Start of Source records

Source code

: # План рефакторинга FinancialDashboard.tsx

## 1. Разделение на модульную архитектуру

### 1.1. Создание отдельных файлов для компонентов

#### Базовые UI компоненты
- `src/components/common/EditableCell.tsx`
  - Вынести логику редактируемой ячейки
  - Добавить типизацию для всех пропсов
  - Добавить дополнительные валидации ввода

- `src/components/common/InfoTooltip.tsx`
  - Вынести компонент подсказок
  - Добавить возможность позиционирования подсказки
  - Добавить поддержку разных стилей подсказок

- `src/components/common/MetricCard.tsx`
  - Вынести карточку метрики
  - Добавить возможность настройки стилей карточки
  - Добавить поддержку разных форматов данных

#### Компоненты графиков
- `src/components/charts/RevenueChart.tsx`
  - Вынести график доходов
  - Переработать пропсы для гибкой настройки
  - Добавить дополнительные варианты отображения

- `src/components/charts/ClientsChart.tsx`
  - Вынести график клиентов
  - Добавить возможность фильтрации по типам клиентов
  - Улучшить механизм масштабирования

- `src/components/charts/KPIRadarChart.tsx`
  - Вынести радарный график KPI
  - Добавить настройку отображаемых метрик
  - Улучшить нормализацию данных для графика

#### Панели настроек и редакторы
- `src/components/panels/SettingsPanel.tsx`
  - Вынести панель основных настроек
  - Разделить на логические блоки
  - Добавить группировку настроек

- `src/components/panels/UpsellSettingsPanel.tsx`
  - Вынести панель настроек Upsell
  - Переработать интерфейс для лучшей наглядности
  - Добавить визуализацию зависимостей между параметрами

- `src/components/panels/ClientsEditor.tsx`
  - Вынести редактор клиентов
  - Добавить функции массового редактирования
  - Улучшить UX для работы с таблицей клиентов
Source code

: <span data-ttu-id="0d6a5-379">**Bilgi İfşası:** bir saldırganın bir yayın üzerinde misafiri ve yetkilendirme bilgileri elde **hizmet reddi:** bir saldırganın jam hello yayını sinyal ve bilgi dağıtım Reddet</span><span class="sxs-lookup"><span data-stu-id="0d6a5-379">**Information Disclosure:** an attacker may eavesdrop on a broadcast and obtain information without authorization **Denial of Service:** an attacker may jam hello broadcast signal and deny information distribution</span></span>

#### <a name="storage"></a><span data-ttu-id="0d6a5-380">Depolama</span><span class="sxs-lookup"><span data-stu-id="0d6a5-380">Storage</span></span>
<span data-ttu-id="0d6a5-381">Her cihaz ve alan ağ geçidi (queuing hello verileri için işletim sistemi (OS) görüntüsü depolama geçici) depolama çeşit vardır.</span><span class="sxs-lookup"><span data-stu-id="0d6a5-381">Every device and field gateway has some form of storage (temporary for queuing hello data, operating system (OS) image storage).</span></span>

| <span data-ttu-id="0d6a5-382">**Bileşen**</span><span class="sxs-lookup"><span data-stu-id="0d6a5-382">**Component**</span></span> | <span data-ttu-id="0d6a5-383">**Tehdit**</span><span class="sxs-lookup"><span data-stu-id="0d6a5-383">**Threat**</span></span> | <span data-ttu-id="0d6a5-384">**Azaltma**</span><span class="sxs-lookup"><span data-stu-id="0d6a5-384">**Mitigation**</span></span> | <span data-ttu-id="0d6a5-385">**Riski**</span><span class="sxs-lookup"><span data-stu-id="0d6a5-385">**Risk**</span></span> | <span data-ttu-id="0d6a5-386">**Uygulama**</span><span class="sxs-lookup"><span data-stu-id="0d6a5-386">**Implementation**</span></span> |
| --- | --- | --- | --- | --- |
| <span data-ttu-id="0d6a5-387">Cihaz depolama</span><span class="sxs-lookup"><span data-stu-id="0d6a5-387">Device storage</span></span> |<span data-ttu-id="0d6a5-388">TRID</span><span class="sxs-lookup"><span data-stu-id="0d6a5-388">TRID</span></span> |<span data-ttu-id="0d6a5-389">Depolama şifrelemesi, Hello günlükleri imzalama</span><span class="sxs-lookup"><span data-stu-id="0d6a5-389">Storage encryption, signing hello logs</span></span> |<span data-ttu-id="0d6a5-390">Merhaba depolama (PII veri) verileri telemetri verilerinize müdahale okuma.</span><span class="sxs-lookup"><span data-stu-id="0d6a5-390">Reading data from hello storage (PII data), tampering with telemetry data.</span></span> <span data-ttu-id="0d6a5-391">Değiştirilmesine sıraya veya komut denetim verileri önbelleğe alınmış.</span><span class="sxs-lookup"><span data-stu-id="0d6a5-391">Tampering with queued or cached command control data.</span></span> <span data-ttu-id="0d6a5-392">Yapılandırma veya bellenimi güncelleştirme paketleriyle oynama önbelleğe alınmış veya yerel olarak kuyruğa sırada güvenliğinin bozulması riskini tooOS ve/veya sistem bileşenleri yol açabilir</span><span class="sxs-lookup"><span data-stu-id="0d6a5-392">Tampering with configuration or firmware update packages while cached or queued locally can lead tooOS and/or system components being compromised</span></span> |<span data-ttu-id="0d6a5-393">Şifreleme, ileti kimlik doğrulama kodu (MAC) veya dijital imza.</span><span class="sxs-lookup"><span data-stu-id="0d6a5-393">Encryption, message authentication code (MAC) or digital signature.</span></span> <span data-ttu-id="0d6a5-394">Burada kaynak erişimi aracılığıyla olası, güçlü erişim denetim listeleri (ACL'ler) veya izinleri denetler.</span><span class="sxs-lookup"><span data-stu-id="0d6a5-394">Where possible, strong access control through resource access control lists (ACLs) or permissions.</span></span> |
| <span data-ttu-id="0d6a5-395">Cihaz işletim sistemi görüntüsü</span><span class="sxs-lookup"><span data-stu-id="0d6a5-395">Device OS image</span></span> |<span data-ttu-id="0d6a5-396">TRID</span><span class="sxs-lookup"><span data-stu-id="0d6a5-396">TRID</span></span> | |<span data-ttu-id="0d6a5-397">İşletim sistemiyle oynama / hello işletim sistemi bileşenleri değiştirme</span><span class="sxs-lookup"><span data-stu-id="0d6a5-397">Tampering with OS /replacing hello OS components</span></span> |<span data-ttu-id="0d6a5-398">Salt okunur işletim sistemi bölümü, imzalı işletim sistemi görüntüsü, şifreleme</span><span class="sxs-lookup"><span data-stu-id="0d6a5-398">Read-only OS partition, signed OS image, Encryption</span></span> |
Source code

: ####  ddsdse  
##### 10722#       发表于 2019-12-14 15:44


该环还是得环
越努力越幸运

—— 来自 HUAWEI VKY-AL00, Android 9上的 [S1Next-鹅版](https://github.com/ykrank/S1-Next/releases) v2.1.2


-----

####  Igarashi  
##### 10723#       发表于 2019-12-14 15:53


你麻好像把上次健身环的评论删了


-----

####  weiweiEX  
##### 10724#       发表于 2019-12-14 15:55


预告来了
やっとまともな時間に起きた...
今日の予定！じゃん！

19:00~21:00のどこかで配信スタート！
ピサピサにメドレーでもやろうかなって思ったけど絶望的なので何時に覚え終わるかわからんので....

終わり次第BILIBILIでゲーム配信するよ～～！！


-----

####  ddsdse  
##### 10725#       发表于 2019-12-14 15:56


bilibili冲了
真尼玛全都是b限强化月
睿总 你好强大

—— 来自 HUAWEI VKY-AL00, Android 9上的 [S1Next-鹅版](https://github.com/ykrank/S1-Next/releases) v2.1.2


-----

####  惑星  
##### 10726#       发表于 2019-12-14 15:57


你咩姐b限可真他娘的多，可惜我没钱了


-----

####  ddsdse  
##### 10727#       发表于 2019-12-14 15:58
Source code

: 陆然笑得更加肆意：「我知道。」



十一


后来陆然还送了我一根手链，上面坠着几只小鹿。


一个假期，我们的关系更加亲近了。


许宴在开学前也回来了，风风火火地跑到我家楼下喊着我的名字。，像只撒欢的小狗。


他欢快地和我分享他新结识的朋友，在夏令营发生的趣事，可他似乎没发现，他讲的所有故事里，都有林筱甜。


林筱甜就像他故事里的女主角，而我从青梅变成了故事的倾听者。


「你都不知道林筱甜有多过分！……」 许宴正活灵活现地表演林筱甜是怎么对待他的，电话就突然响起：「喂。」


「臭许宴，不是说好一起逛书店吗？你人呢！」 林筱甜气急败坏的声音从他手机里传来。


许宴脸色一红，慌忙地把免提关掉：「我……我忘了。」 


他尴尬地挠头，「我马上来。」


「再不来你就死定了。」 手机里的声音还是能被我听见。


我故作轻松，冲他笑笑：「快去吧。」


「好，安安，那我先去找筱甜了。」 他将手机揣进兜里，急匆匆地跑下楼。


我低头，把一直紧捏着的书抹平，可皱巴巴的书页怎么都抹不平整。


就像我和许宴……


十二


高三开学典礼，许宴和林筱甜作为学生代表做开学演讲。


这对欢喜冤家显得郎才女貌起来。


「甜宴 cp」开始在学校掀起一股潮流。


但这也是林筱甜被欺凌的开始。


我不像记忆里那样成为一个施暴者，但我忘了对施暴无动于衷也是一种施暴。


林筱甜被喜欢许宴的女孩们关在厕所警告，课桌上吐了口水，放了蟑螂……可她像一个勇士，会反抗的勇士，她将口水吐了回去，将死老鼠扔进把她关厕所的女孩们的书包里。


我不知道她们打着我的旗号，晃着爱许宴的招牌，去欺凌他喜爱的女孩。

End of Source records

After locating the line that contains "- Добавить функции массового редактирования", please copy exactly every line from the start of the records through it, and nothing else.

Source code

: # План рефакторинга FinancialDashboard.tsx

## 1. Разделение на модульную архитектуру

### 1.1. Создание отдельных файлов для компонентов

#### Базовые UI компоненты
- `src/components/common/EditableCell.tsx`
  - Вынести логику редактируемой ячейки
  - Добавить типизацию для всех пропсов
  - Добавить дополнительные валидации ввода

- `src/components/common/InfoTooltip.tsx`
  - Вынести компонент подсказок
  - Добавить возможность позиционирования подсказки
  - Добавить поддержку разных стилей подсказок

- `src/components/common/MetricCard.tsx`
  - Вынести карточку метрики
  - Добавить возможность настройки стилей карточки
  - Добавить поддержку разных форматов данных

#### Компоненты графиков
- `src/components/charts/RevenueChart.tsx`
  - Вынести график доходов
  - Переработать пропсы для гибкой настройки
  - Добавить дополнительные варианты отображения

- `src/components/charts/ClientsChart.tsx`
  - Вынести график клиентов
  - Добавить возможность фильтрации по типам клиентов
  - Улучшить механизм масштабирования

- `src/components/charts/KPIRadarChart.tsx`
  - Вынести радарный график KPI
  - Добавить настройку отображаемых метрик
  - Улучшить нормализацию данных для графика

#### Панели настроек и редакторы
- `src/components/panels/SettingsPanel.tsx`
  - Вынести панель основных настроек
  - Разделить на логические блоки
  - Добавить группировку настроек

- `src/components/panels/UpsellSettingsPanel.tsx`
  - Вынести панель настроек Upsell
  - Переработать интерфейс для лучшей наглядности
  - Добавить визуализацию зависимостей между параметрами

- `src/components/panels/ClientsEditor.tsx`
  - Вынести редактор клиентов
  - Добавить функции массового редактирования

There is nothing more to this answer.